**Instruction**
Render every line of the data below as a JSON list of strings, one string per line and no blank lines.

**Input records**
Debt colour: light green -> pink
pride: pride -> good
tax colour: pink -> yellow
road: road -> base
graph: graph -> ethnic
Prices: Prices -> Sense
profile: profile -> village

**Worked solution**
[
  "Debt colour: light green -> pink",
  "pride: pride -> good",
  "tax colour: pink -> yellow",
  "road: road -> base",
  "graph: graph -> ethnic",
  "Prices: Prices -> Sense",
  "profile: profile -> village"
]